**Excerpted text**:
┏━━

Question

A straight line touches the rectangular hyperbola $9x^2-9y^2=8$ and the parabola $y^2=32x$. The equation of the line(s) is/are :

• A. $9x+3y-8=0$
• B. $9x-3y+8=0$
• C. $9x+3y+8=0$
• D. $9x-3y-8=0$

Answer 1

Answer: (B), (C)

The correct options are
B $9x-3y+8=0$
C $9x+3y+8=0$

The equation of tangent to the given hyperbola at any point $(a\sec \theta ,b\tan \theta )$ is given by
$\frac{x}{a}\sec \theta -\frac{y}{a}\tan \theta =1$, where $a=b=\frac{2\sqrt{2}}{3}$
$\Rightarrow x\sec \theta -y\tan \theta =\frac{2\sqrt{2}}{3}$ ...... $\left(1\right)$
Similarly, the equation of tangent at any point $(8t^2,16t)$ of the parabola $y^2=32x$ is
$ty=x+8t^2$
$\Rightarrow x-ty=-8t^2$ ...... $\left(2\right)$
Comparing equations $\left(1\right)$ and $\left(2\right)$, we get
$\frac{1}{\sec \theta }=\frac{+t}{\tan \theta }=\frac{-8t^2}{2\sqrt{2}}\times 3$ ...... ($\left(1\right)$ & $\left(2\right)$ are same)
$\Rightarrow t=\sin \theta$ ..... $\left(3\right)$
$\Rightarrow cos\theta =-2\sqrt{2}\times 3t^2$ ..... $\left(4\right)$
From (3) and (4) $72t^4+t^2-1=0$
$\Rightarrow t^2=\frac{1}{9}\Rightarrow t=\pm \frac{1}{3}$
Using the above value in equation (2), we get the equation as
$\pm 3y=9x+8$
Hence, the equation of line are

$9x+3y+8=0$ and $9x-3y+8=0$

┗━━

**Data segment**:

┏━━

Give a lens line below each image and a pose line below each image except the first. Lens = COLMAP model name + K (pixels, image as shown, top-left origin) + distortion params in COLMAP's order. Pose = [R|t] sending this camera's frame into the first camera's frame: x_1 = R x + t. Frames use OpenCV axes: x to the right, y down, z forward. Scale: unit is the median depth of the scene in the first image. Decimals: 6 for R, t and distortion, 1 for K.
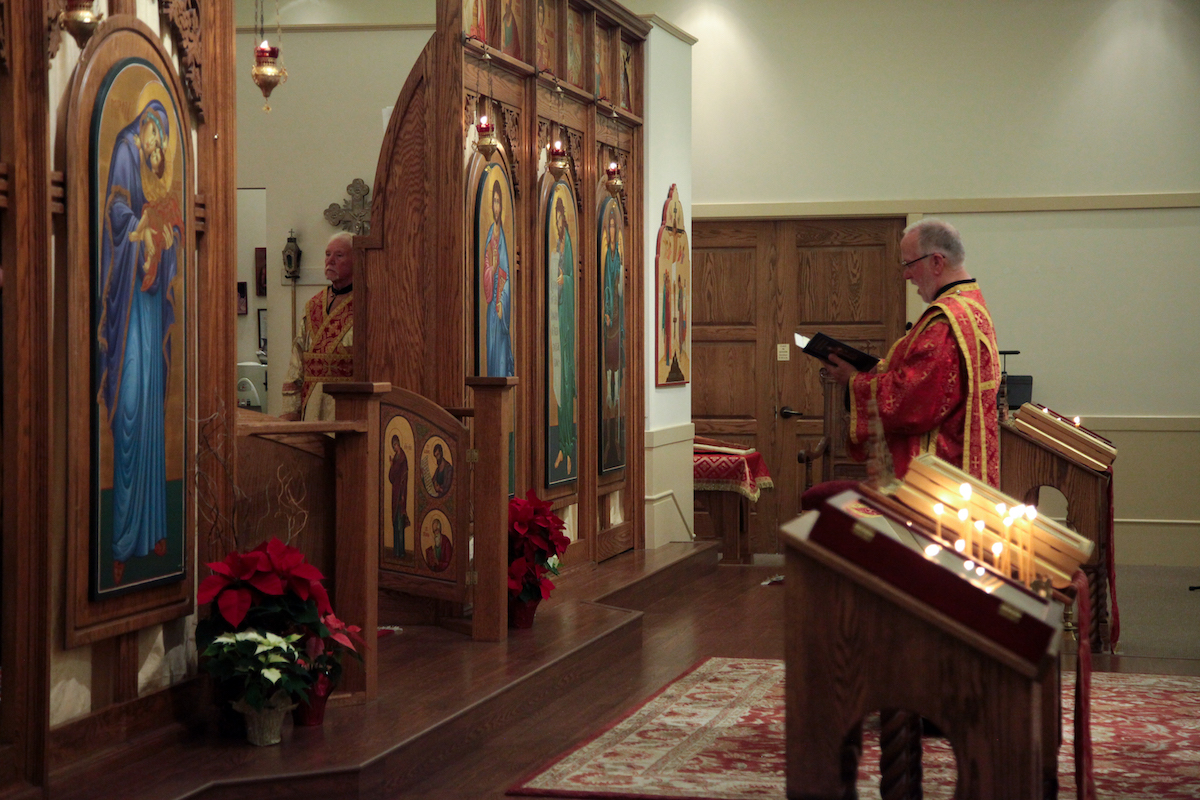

┗━━

**What to do**: List each lettered answer choice in the hyperbola-and-parabola tangent problem above, along with its equation.

**Your response**:
A. $9x+3y-8=0$
B. $9x-3y+8=0$
C. $9x+3y+8=0$
D. $9x-3y-8=0$